I play computer strategy (RTS) games. Command and Conquer, that kind of thing. If you don't know I'm on about already this idea will make no sense so you should quit now with my apologies.
Right -- whenever a game is played on the internet, a central server should collect stats on who won, and what
weapons (tanks etc) and buildings they chose to build.
Now, simple. Inject market economics. Each night, the server thinks 'Wow, 70% of the winners built mainly [hover-mega tanks]. From tomorrow, they're not gonna cost 300 'resource', they're gonna cost '350'.
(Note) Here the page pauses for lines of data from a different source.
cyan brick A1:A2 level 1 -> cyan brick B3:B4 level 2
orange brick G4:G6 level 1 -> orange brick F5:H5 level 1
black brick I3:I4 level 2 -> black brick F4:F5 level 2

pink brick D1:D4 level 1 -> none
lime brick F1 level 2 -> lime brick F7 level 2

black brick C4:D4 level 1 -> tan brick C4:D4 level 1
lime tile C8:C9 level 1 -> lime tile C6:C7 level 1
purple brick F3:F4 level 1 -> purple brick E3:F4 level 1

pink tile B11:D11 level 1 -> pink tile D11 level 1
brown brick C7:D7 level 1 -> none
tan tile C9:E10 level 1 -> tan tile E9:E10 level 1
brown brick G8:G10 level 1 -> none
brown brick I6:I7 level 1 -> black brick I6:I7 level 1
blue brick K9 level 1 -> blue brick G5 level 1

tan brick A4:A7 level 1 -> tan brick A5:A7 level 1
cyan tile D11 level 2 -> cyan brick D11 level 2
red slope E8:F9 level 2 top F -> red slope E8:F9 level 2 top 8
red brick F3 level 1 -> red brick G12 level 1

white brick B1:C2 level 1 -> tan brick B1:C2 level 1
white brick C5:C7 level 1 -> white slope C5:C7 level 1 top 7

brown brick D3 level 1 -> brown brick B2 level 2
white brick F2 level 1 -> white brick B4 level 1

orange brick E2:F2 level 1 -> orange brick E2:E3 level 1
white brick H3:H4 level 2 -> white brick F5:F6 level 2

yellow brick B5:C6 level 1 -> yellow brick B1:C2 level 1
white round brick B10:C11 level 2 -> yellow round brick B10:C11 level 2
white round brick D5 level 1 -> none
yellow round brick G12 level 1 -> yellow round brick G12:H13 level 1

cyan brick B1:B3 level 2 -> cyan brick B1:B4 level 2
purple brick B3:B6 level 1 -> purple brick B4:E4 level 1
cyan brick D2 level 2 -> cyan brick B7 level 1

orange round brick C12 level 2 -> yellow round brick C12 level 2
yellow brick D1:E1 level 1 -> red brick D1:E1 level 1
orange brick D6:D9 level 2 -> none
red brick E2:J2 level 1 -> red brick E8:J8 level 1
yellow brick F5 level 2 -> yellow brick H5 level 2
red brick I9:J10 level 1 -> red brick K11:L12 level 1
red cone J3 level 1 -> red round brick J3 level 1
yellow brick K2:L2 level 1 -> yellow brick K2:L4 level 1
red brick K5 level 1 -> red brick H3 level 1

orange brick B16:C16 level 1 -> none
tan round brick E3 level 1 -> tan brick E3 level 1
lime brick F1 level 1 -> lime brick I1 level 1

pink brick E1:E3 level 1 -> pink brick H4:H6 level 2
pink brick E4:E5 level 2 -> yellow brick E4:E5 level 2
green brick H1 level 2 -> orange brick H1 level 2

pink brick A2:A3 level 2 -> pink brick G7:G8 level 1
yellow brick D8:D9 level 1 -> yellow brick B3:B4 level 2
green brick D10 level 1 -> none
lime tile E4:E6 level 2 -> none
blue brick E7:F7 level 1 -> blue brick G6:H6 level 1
Or 'Wow hardly any of the winners ever bother with the 'Spider mine layer' -- tomorrow their cost gets reduced by 15%. If that doesn't work .. the next day .. another 15% -- UNTIL the results prove that unit is remotely useful (if cheap and cheerful!).
1) All the units that are programmed in get used over time (get cheaper and cheaper until they are). Currently most RTS's have units that are soon made as good as extinct, as the developers have simply got the price/usefulness to the army wrong (so only losers ever even build them)
2) The games at the moment are a pretty much a case of 'Just learn what the best weapon is/build order is and do that then storm the enemy'. This will require more dynamic thinking .. and .. heaven forbid .. actually using real time invented tactics and strategy, rather than the traditional 'learnt off by heart build order' then units!
3) I'll no longer get beat by some 13 year old kid not because he is brighter than me, but because he spends 13 hours a day just learning off by heart the fastest way of building the 'apocolypse bomb raider'. No 'real time thought' involved -- just a pre-practiced build order.